● Assignment: Which lines in the records below include the word "distante"? Report each of them in full.
──────
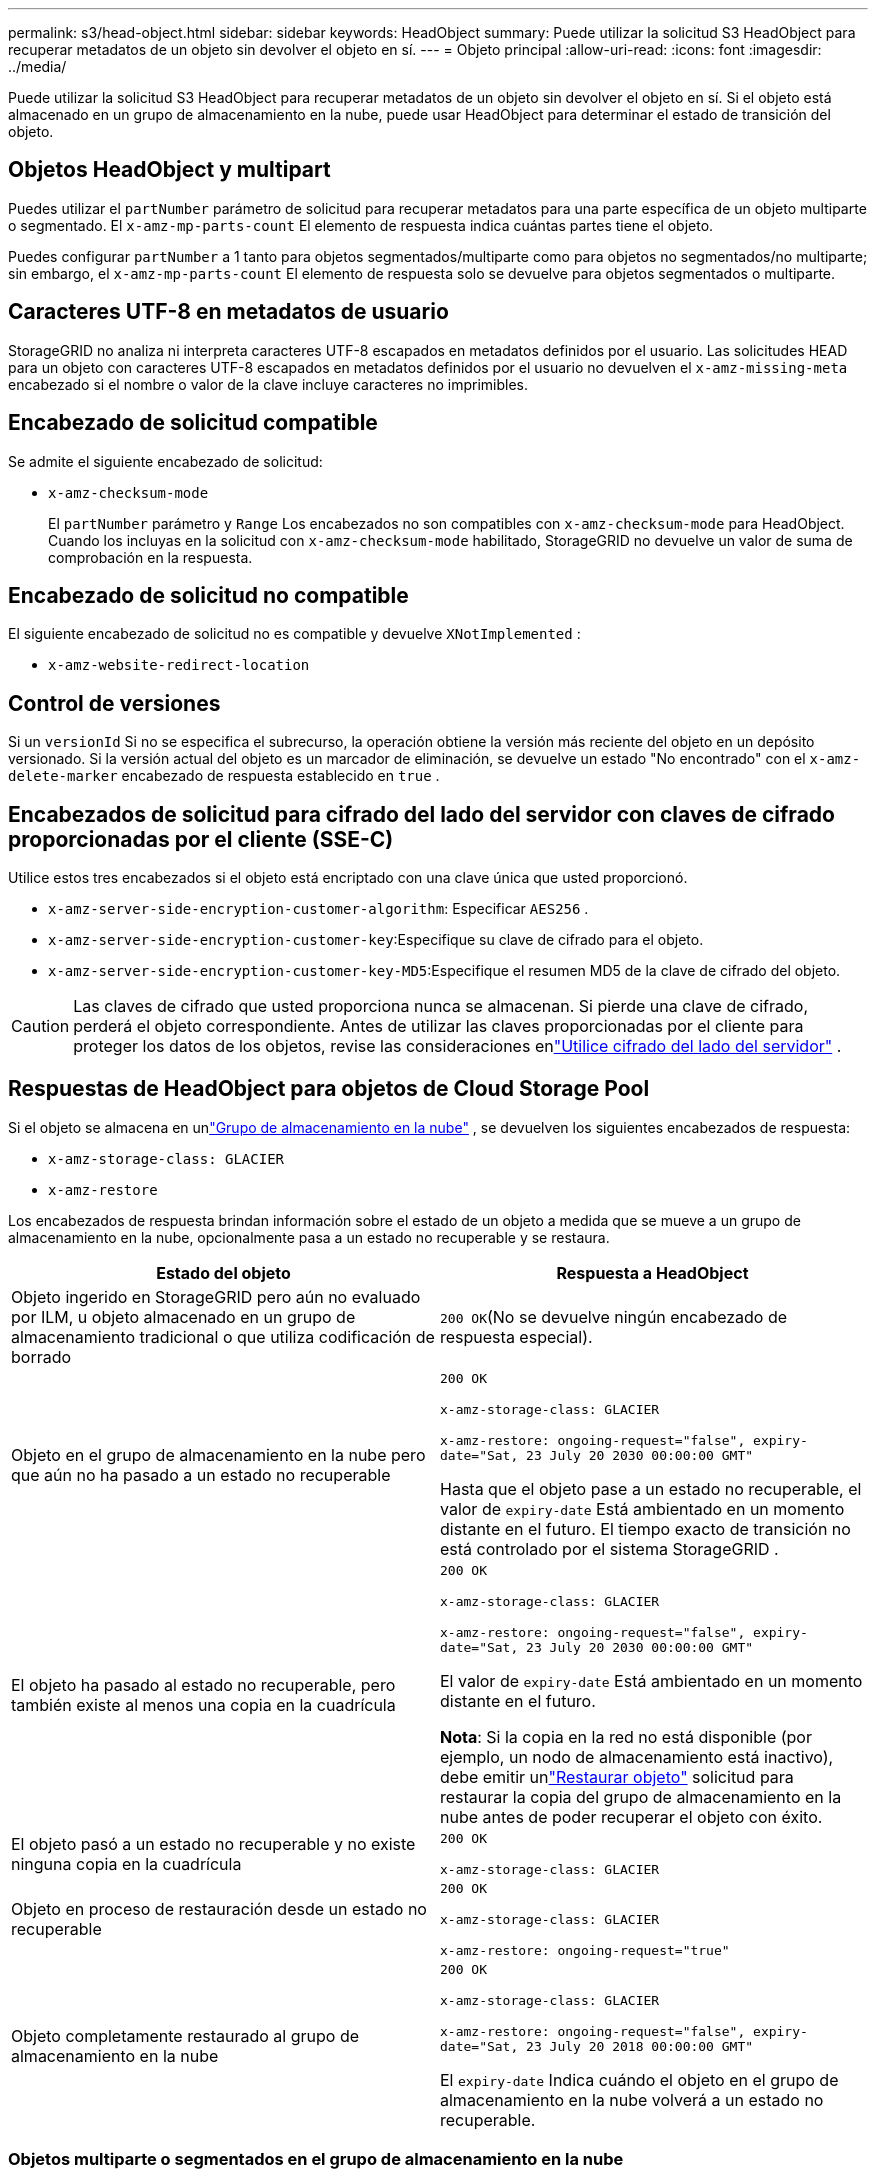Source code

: ---
permalink: s3/head-object.html 
sidebar: sidebar 
keywords: HeadObject 
summary: Puede utilizar la solicitud S3 HeadObject para recuperar metadatos de un objeto sin devolver el objeto en sí. 
---
= Objeto principal
:allow-uri-read: 
:icons: font
:imagesdir: ../media/


[role="lead"]
Puede utilizar la solicitud S3 HeadObject para recuperar metadatos de un objeto sin devolver el objeto en sí.  Si el objeto está almacenado en un grupo de almacenamiento en la nube, puede usar HeadObject para determinar el estado de transición del objeto.



== Objetos HeadObject y multipart

Puedes utilizar el `partNumber` parámetro de solicitud para recuperar metadatos para una parte específica de un objeto multiparte o segmentado.  El `x-amz-mp-parts-count` El elemento de respuesta indica cuántas partes tiene el objeto.

Puedes configurar `partNumber` a 1 tanto para objetos segmentados/multiparte como para objetos no segmentados/no multiparte; sin embargo, el `x-amz-mp-parts-count` El elemento de respuesta solo se devuelve para objetos segmentados o multiparte.



== Caracteres UTF-8 en metadatos de usuario

StorageGRID no analiza ni interpreta caracteres UTF-8 escapados en metadatos definidos por el usuario.  Las solicitudes HEAD para un objeto con caracteres UTF-8 escapados en metadatos definidos por el usuario no devuelven el `x-amz-missing-meta` encabezado si el nombre o valor de la clave incluye caracteres no imprimibles.



== Encabezado de solicitud compatible

Se admite el siguiente encabezado de solicitud:

* `x-amz-checksum-mode`
+
El `partNumber` parámetro y `Range` Los encabezados no son compatibles con `x-amz-checksum-mode` para HeadObject.  Cuando los incluyas en la solicitud con `x-amz-checksum-mode` habilitado, StorageGRID no devuelve un valor de suma de comprobación en la respuesta.





== Encabezado de solicitud no compatible

El siguiente encabezado de solicitud no es compatible y devuelve `XNotImplemented` :

* `x-amz-website-redirect-location`




== Control de versiones

Si un `versionId` Si no se especifica el subrecurso, la operación obtiene la versión más reciente del objeto en un depósito versionado.  Si la versión actual del objeto es un marcador de eliminación, se devuelve un estado "No encontrado" con el `x-amz-delete-marker` encabezado de respuesta establecido en `true` .



== Encabezados de solicitud para cifrado del lado del servidor con claves de cifrado proporcionadas por el cliente (SSE-C)

Utilice estos tres encabezados si el objeto está encriptado con una clave única que usted proporcionó.

* `x-amz-server-side-encryption-customer-algorithm`: Especificar `AES256` .
* `x-amz-server-side-encryption-customer-key`:Especifique su clave de cifrado para el objeto.
* `x-amz-server-side-encryption-customer-key-MD5`:Especifique el resumen MD5 de la clave de cifrado del objeto.



CAUTION: Las claves de cifrado que usted proporciona nunca se almacenan.  Si pierde una clave de cifrado, perderá el objeto correspondiente.  Antes de utilizar las claves proporcionadas por el cliente para proteger los datos de los objetos, revise las consideraciones enlink:using-server-side-encryption.html["Utilice cifrado del lado del servidor"] .



== Respuestas de HeadObject para objetos de Cloud Storage Pool

Si el objeto se almacena en unlink:../ilm/what-cloud-storage-pool-is.html["Grupo de almacenamiento en la nube"] , se devuelven los siguientes encabezados de respuesta:

* `x-amz-storage-class: GLACIER`
* `x-amz-restore`


Los encabezados de respuesta brindan información sobre el estado de un objeto a medida que se mueve a un grupo de almacenamiento en la nube, opcionalmente pasa a un estado no recuperable y se restaura.

[cols="1a,1a"]
|===
| Estado del objeto | Respuesta a HeadObject 


 a| 
Objeto ingerido en StorageGRID pero aún no evaluado por ILM, u objeto almacenado en un grupo de almacenamiento tradicional o que utiliza codificación de borrado
 a| 
`200 OK`(No se devuelve ningún encabezado de respuesta especial).



 a| 
Objeto en el grupo de almacenamiento en la nube pero que aún no ha pasado a un estado no recuperable
 a| 
`200 OK`

`x-amz-storage-class: GLACIER`

`x-amz-restore: ongoing-request="false", expiry-date="Sat, 23 July 20 2030 00:00:00 GMT"`

Hasta que el objeto pase a un estado no recuperable, el valor de `expiry-date` Está ambientado en un momento distante en el futuro.  El tiempo exacto de transición no está controlado por el sistema StorageGRID .



 a| 
El objeto ha pasado al estado no recuperable, pero también existe al menos una copia en la cuadrícula
 a| 
`200 OK`

`x-amz-storage-class: GLACIER`

`x-amz-restore: ongoing-request="false", expiry-date="Sat, 23 July 20 2030 00:00:00 GMT"`

El valor de `expiry-date` Está ambientado en un momento distante en el futuro.

*Nota*: Si la copia en la red no está disponible (por ejemplo, un nodo de almacenamiento está inactivo), debe emitir unlink:post-object-restore.html["Restaurar objeto"] solicitud para restaurar la copia del grupo de almacenamiento en la nube antes de poder recuperar el objeto con éxito.



 a| 
El objeto pasó a un estado no recuperable y no existe ninguna copia en la cuadrícula
 a| 
`200 OK`

`x-amz-storage-class: GLACIER`



 a| 
Objeto en proceso de restauración desde un estado no recuperable
 a| 
`200 OK`

`x-amz-storage-class: GLACIER`

`x-amz-restore: ongoing-request="true"`



 a| 
Objeto completamente restaurado al grupo de almacenamiento en la nube
 a| 
`200 OK`

`x-amz-storage-class: GLACIER`

`x-amz-restore: ongoing-request="false", expiry-date="Sat, 23 July 20 2018 00:00:00 GMT"`

El `expiry-date` Indica cuándo el objeto en el grupo de almacenamiento en la nube volverá a un estado no recuperable.

|===


=== Objetos multiparte o segmentados en el grupo de almacenamiento en la nube

Si cargó un objeto de varias partes o si StorageGRID dividió un objeto grande en segmentos, StorageGRID determina si el objeto está disponible en el grupo de almacenamiento en la nube mediante el muestreo de un subconjunto de las partes o segmentos del objeto.  En algunos casos, una solicitud HeadObject podría devolver incorrectamente `x-amz-restore: ongoing-request="false"` cuando algunas partes del objeto ya han sido trasladadas a un estado no recuperable o cuando algunas partes del objeto aún no han sido restauradas.



== Replicación de HeadObject y entre cuadrículas

Si estas usandolink:../admin/grid-federation-overview.html["federación de red"] ylink:../tenant/grid-federation-manage-cross-grid-replication.html["replicación entre redes"] está habilitado para un bucket, el cliente S3 puede verificar el estado de replicación de un objeto emitiendo una solicitud HeadObject.  La respuesta incluye el StorageGRID específico `x-ntap-sg-cgr-replication-status` encabezado de respuesta, que tendrá uno de los siguientes valores:

[cols="1a,2a"]
|===
| Red | Estado de replicación 


 a| 
Fuente
 a| 
* *COMPLETADO*: La replicación fue exitosa.
* *PENDIENTE*: El objeto aún no ha sido replicado.
* *FALLO*: La replicación falló con un error permanente. Un usuario debe resolver el error.




 a| 
Destino
 a| 
*RÉPLICA*: El objeto fue replicado desde la cuadrícula de origen.

|===

NOTE: StorageGRID no es compatible con `x-amz-replication-status` encabezamiento.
──────
● Answer:
Hasta que el objeto pase a un estado no recuperable, el valor de `expiry-date` Está ambientado en un momento distante en el futuro.  El tiempo exacto de transición no está controlado por el sistema StorageGRID .
El valor de `expiry-date` Está ambientado en un momento distante en el futuro.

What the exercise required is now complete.